═════ RECORD EXTRACTS

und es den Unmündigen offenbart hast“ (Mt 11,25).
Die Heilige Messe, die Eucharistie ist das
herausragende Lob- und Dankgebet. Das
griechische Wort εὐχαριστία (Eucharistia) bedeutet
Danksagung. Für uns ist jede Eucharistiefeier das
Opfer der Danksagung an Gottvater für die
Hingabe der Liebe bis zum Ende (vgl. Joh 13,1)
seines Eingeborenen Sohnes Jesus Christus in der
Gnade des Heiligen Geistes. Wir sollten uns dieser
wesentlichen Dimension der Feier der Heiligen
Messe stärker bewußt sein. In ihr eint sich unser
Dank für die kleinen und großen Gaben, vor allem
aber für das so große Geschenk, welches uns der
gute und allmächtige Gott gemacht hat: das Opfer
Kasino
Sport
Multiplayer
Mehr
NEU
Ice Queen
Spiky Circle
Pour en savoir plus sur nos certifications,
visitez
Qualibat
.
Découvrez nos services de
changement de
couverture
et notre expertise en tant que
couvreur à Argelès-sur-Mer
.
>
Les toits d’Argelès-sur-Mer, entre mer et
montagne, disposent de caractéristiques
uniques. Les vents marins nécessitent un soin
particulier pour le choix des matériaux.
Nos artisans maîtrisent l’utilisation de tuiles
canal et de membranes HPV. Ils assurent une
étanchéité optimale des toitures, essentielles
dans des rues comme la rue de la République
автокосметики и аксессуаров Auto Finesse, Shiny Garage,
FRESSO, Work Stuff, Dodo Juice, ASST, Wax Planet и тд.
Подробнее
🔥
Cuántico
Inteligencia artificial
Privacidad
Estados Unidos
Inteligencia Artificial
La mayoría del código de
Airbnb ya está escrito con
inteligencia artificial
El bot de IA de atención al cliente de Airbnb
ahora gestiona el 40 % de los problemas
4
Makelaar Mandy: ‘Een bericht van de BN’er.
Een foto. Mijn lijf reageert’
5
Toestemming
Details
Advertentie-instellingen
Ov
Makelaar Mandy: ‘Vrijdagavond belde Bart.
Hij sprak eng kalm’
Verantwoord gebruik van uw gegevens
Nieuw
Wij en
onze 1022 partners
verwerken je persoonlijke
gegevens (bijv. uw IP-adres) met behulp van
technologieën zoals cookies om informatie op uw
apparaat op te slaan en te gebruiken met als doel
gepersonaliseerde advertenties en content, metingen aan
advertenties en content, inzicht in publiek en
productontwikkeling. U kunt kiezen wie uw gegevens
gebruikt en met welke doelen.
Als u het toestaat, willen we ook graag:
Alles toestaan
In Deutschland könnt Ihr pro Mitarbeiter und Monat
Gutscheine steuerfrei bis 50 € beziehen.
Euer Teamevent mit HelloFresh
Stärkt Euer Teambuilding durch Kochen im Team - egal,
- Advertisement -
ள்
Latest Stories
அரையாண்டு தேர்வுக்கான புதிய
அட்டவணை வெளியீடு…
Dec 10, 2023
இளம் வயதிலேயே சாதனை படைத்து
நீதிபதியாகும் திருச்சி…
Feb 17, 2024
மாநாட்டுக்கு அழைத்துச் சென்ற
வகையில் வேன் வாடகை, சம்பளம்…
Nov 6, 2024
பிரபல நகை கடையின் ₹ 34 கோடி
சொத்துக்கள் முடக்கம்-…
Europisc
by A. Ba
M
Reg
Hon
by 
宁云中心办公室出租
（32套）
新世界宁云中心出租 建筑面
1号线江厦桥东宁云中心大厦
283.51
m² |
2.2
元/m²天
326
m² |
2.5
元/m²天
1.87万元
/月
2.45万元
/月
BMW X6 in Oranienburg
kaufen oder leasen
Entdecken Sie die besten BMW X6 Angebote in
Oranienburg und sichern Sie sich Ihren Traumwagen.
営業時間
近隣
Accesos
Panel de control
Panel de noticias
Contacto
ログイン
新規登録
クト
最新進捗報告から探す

══════════

## TASK OBJECTIVE
Print exactly the lines of the listing above starting at the line containing "technologieën zoals cookies" and ending at the line containing "Als u het toestaat, willen", both included.

## EXERCISE RESULT
technologieën zoals cookies om informatie op uw
apparaat op te slaan en te gebruiken met als doel
gepersonaliseerde advertenties en content, metingen aan
advertenties en content, inzicht in publiek en
productontwikkeling. U kunt kiezen wie uw gegevens
gebruikt en met welke doelen.
Als u het toestaat, willen we ook graag:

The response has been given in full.